Finding out just which bacteria are relevant for such an analysis is at the centre of one ongoing FWF project. In order to find the answer, Farnleitner analyses the faeces of a wide variety of domestic and wild animals, including birds, reptiles, amphibians and fish, as well as soil specimens, in order to draw up a database of the microorganisms found there. “We have built the faecal database which by now includes excretions from more than 450 different animals, in order to get a first impression of the diversity and the differences of bacterial populations between the various faecal contamination sources.” In the sampling, which was conducted worldwide, the researchers were assisted by veterinarians in a team led by Chris Walzer and Gabrielle Stalder from the University of Veterinary Medicine, Vienna.
23 million DNA sequences
Distinguishing groups of animals on the basis of their faecal bacteria presented the research group with new challenges: “It is a more complex undertaking than we thought. First of all we established that the faeces of ruminants are very different from the rest. This was to be expected because their digestive system works differently. It is nice to see that this fact is reflected in their intestinal microbiome.” Among other issues, the project concerns the question of “co-evolution”. Some intestinal bacteria developed together with their host and are characteristic of that organism. They are like a fingerprint for the respective group of animals. This is exactly what Farnleitner’s team is looking for. So far they have analysed 23 million DNA sequences – a number that represents a challenge for current bioinformatics methods. The molecular biologist Georg Reischer is in charge of sequence analysis, supported by the group of Prof Ruth Ley at the Max Planck Institute in Tübingen, Germany.
“In the future we will be able to use the outcome for field tests and rapid detection methods that work outside in the open air, using simple tools. All over the world, people are working on developing such intelligent detection tools”, says Farnleitner. “A race was started 10 years ago in the USA, where new regulations were introduced. If you have problems with water quality in the US, you also have to specify their source. This development is going to revolutionise the analysis of water quality”, concludes Farnleitner. Now, after almost 150 years, the door is open for progress.

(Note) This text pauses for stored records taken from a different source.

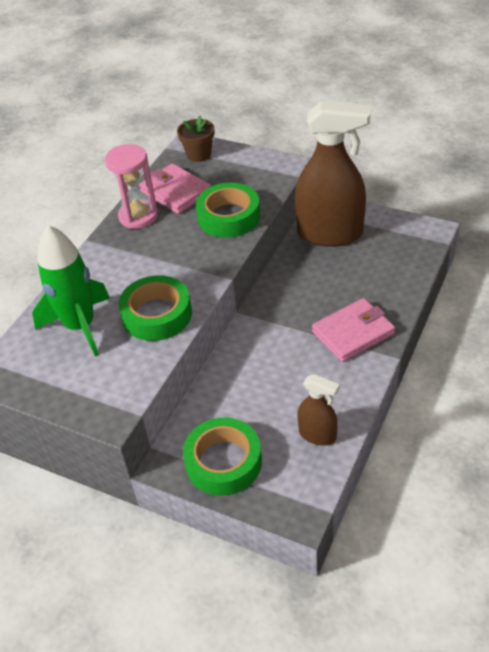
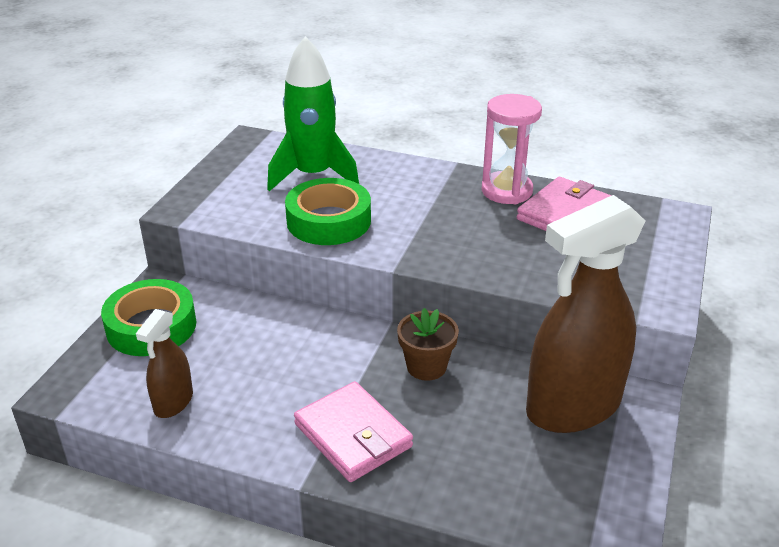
camera: 80 degrees right, 10 degrees down
(199, 154) = (656, 225): brown flower pot -> brown flower pot (426, 366)
(229, 217) = (520, 260): green tape -> none
(330, 234) = (573, 407): brown spray bottle -> brown spray bottle turned 60 degrees clockwise

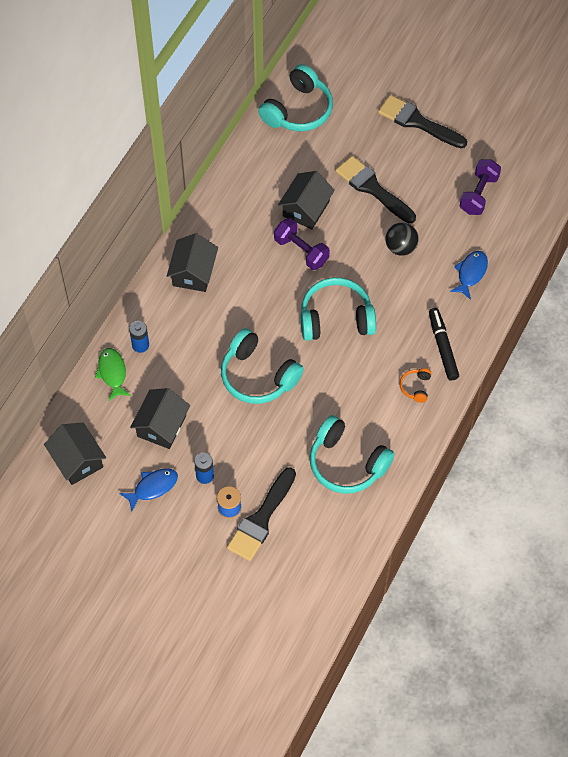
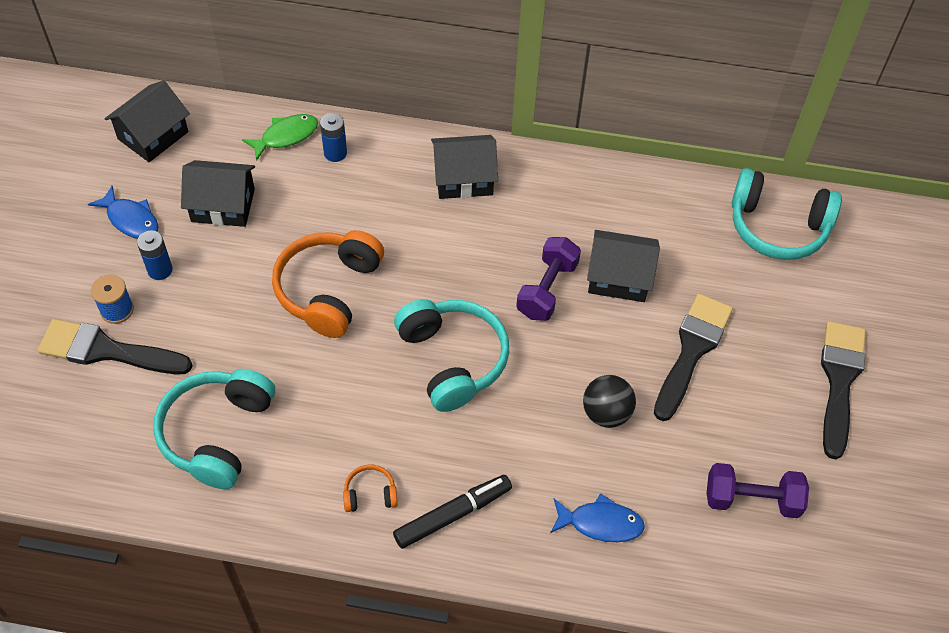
camera: 70 degrees right, 5 degrees down
(258, 376) = (328, 290): turquoise headphones -> orange headphones

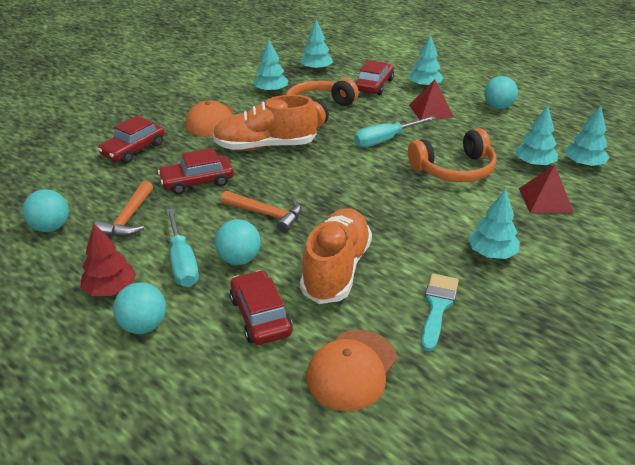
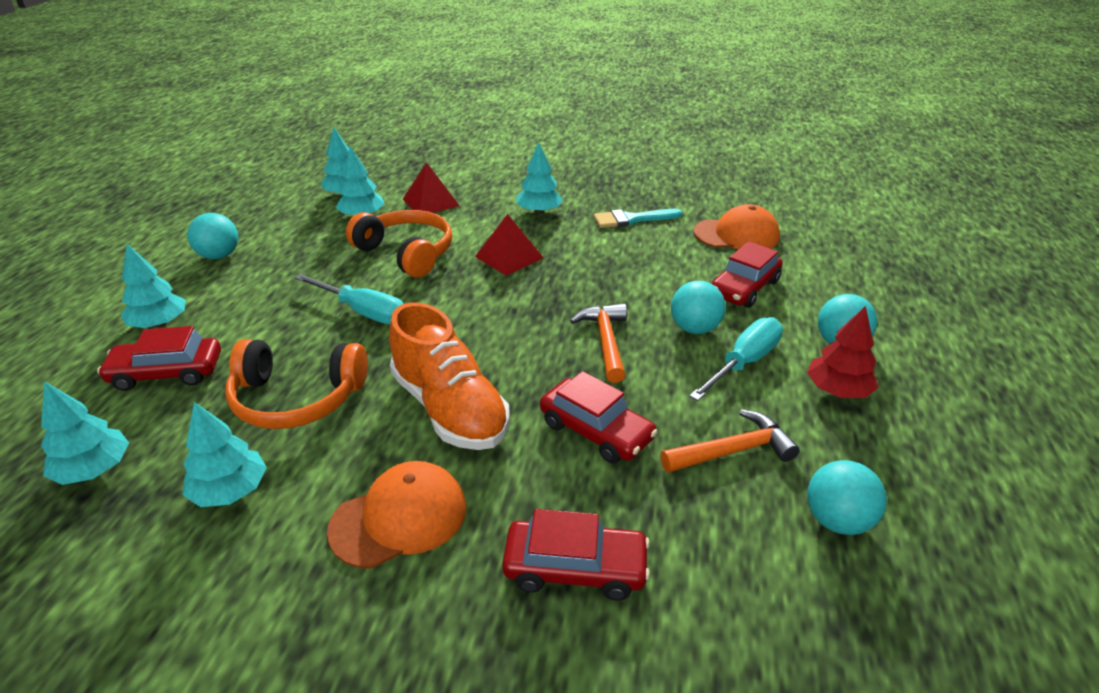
camera: 120 degrees left, 0 degrees up
(336, 269) = (642, 272): orange shoe -> none
(431, 111) = (252, 299): red pyramid -> red pyramid (509, 257)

Andreas Farnleitner is a microbiologist and toxicologist at the Institute of Chemical, Environmental and Biological Engineering at the TU Wien and the Karl Landsteiner University of Health Sciences in Krems (KL). He is in charge of the Interuniversity Cooperation Centre Water & Health at TU Wien, with the Medical University Vienna and the KL Krems as cooperation partners. Farnleitner is interested in pollution microbiology, molecular diagnostics and microbial ecology. He conducts interdisciplinary research in the context of the FWF’s Doctoral Programme on Water Resource Systems.